You first need to obtain some class probabilities (for reproducibility, this is what you already have):
# Computing some class probabilities for a 3 class problem using repeated cross validation
library(caret)
model <- train(x = iris[,1:2], y = iris[,5], method = 'svmLinear', trControl = trainControl(method = 'repeatedcv', number = 10, repeats = 10, classProbs = T, savePredictions = T))
# those are the class probabilities for each sample
> model$pred
pred obs setosa versicolor virginica rowIndex C Resample
[...]
11 virginica virginica 1.202911e-02 0.411723759 0.57624713 116 1 Fold01.Rep01
12 versicolor virginica 4.970032e-02 0.692146087 0.25815359 122 1 Fold01.Rep01
13 virginica virginica 5.258769e-03 0.310586094 0.68415514 125 1 Fold01.Rep01
14 virginica virginica 4.321882e-05 0.202372698 0.79758408 131 1 Fold01.Rep01
15 versicolor virginica 1.057353e-03 0.559993337 0.43894931 147 1 Fold01.Rep01
[...]
Now you can look at the ROC curve for each class individually.

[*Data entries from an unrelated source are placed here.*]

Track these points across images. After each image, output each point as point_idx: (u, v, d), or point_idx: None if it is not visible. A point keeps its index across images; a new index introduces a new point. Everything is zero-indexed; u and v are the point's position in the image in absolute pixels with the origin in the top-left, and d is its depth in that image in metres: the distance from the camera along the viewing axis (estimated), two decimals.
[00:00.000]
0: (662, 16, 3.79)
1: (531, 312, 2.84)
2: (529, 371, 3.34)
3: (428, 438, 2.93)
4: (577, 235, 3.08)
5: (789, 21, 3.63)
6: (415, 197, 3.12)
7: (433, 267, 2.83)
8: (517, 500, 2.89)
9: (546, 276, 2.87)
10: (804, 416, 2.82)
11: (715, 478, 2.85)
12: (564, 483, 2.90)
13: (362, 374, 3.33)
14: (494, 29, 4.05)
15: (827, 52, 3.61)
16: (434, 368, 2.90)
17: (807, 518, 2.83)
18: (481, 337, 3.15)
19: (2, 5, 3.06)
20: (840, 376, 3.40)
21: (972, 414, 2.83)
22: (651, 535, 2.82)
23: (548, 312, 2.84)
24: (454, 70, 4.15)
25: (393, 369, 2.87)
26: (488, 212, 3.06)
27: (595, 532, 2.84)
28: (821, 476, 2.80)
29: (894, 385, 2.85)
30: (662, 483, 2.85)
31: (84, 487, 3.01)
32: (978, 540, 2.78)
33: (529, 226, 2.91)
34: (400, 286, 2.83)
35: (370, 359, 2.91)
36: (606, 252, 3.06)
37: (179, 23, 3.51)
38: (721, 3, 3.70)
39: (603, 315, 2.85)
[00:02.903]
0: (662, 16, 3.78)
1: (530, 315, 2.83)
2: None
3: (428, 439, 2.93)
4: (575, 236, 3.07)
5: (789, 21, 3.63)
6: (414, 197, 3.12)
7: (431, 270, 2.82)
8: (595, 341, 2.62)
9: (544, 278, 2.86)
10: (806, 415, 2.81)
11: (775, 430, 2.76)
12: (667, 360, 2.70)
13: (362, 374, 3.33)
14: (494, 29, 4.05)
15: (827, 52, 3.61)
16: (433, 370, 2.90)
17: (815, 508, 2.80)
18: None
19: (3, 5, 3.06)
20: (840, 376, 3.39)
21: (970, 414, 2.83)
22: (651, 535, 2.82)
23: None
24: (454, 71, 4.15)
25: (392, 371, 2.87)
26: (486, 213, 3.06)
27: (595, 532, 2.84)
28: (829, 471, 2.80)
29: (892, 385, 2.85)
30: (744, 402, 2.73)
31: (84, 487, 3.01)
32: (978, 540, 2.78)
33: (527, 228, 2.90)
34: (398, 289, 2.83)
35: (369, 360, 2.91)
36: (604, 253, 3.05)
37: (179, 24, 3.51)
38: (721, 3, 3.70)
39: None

For each curve, the FRR indicates the rate how often samples of this class were predicted as samples of some other class, while the FAR indicates the rate how often a sample of some other class was predicted as a sample of this class:
plot(roc(predictor = model$pred$setosa, response = model$pred$obs=='setosa'), xlab = 'FAR', ylab = '1-FRR')
plot(roc(predictor = model$pred$versicolor, response = model$pred$obs=='versicolor'), add=T, col=2)
plot(roc(predictor = model$pred$virginica, response = model$pred$obs=='virginica'), add=T, col=3)
legend('bottomright', legend = c('setosa', 'versicolor', 'virginica'), col=1:3, lty=1)
As mentioned before, you could instead also look at the ROC curve for each pair of classes, but IMHO this transports much more information, hence it is more complicated/takes longer to grasp the contained information.